(483f) Structurally Decoupled Hyaluronic Acid Hydrogels to Study Matrix Metalloproteinase-Mediated Invasion of Metastatic Breast Cancer Spheroids

Polymeric hydrogels have been extensively employed to study cancer cell-matrix interactions as they provide cancer cells with a relevant three dimensional (3D) context evidenced in vivo and enabling us to maintain the cellular phenotype in vitro. The ability to tune hydrogel properties has enabled recapitulation of several key aspects of the tumor microenvironment in vitro. In the context of breast cancer, it is known that cancer cells invade the tissue at the primary and metastatic site by degrading the native extracellular matrix (ECM) using matrix-metalloproteinases (MMPs) resulting in disease progression. Efforts have been made to model MMP-mediated invasion of cancer cells by incorporating MMP-cleavable crosslinks in the hydrogel structure, however, to our knowledge, model systems enabling effective decoupling between hydrogel mechanical properties and mesh size, while incorporating MMPs into the hydrogel matrix have not been reported.

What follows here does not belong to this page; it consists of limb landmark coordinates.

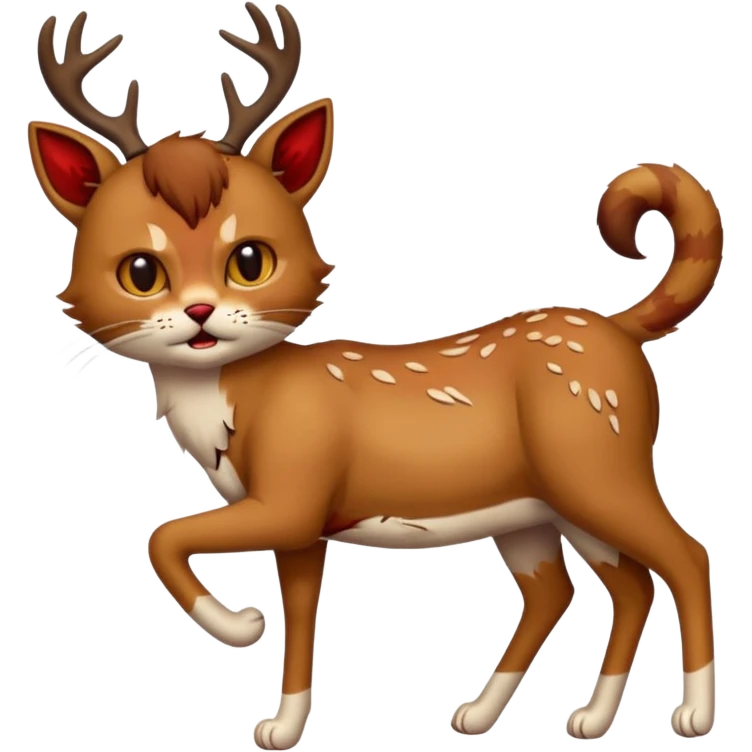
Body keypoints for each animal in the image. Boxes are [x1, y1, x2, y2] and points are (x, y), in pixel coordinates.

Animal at [29, 3, 721, 748]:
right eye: (140, 271)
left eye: (250, 260)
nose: (199, 314)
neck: (244, 403)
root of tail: (618, 326)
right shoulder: (302, 531)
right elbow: (299, 615)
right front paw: (285, 722)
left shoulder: (291, 498)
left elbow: (164, 536)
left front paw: (238, 626)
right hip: (539, 508)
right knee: (592, 588)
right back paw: (543, 715)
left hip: (598, 473)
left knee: (684, 558)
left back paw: (691, 714)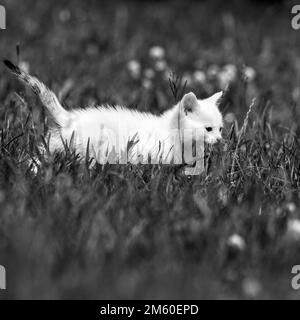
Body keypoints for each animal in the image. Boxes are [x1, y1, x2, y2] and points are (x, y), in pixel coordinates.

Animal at [3, 60, 221, 170]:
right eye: (208, 129)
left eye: (220, 129)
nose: (220, 139)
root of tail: (68, 118)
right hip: (87, 149)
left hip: (55, 145)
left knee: (37, 157)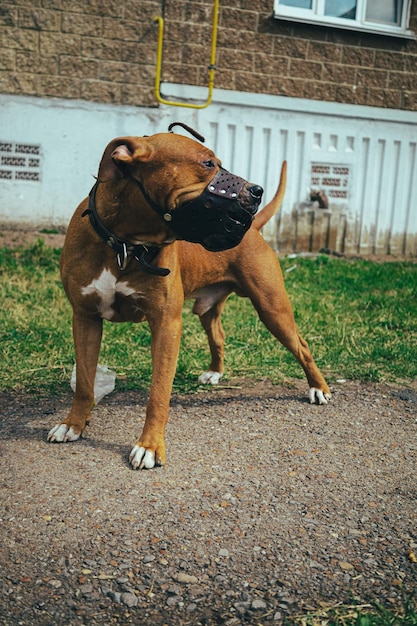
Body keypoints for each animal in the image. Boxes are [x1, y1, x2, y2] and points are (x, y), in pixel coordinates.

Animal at [47, 124, 330, 466]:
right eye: (208, 163)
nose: (257, 190)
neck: (124, 243)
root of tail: (254, 230)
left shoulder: (166, 326)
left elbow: (158, 394)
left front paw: (150, 446)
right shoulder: (85, 318)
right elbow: (85, 384)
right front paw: (73, 424)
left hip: (273, 309)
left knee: (301, 346)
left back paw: (318, 388)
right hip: (209, 309)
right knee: (218, 335)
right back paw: (215, 373)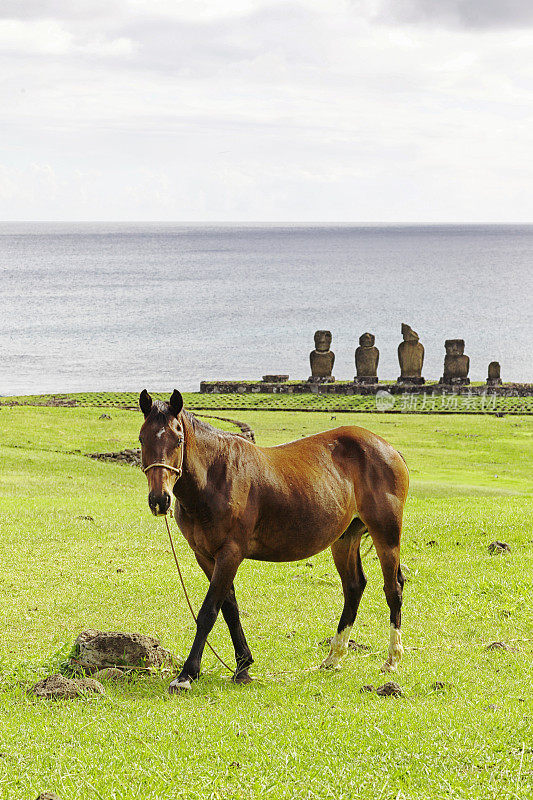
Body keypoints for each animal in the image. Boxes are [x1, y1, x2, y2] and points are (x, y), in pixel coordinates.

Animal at [137, 390, 408, 692]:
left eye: (178, 439)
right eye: (142, 439)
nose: (160, 500)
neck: (215, 478)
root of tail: (388, 449)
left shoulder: (230, 553)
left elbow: (209, 611)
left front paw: (187, 674)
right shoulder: (205, 555)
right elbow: (229, 607)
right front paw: (243, 666)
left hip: (386, 535)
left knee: (393, 589)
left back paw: (391, 660)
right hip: (344, 538)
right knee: (354, 587)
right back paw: (333, 657)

To address this need, we fabricated a structurally decoupled hyaluronic acid (HA) based 3D biomimetic model to specifically investigate the invasion of metastatic breast cancer cells mediated by MMPs. The hydrogels were fabricated using varying ratios of biologically sensitive (i.e., MMP cleavable peptide) and insensitive crosslinkers (i.e., Dithiothreitol (DTT) or polyethylene glycol dithiol (PEGDT)) to investigate the impact of incorporated MMP-cleavable peptides on the invasion of encapsulated MDA-MB-231Br metastatic breast cancer spheroids. We found that HA hydrogels crosslinked with various ratio of DTT/MMP or PEGDT/MMP exhibited comparable mechanical and physical properties as tested via rheological measurements, swelling ratio analysis, estimated mesh size, and permeability measurements. However, their degradation rate in the presence of collagenase enzyme was significantly altered and directly related to the concentration of MMP-cleavable peptide used to crosslink the hydrogel. Consistent with this, encapsulated MDA-MB-231Br spheroids in HA hydrogels with MMP sensitivity showed more invasiveness than those without MMP after 14 days of culture. Further, F-actin staining revealed invaded cells with a well-developed actin cytoskeleton and presence of invasive protrusions at the periphery of spheroids within HA hydrogels containing MMP cleavable peptides as opposed to those without MMP-cleavable peptide incorporation. Overall, these structurally decoupled HA hydrogels provide a platform to study MMP-mediated invasion of metastatic breast cancer spheroids in vitro.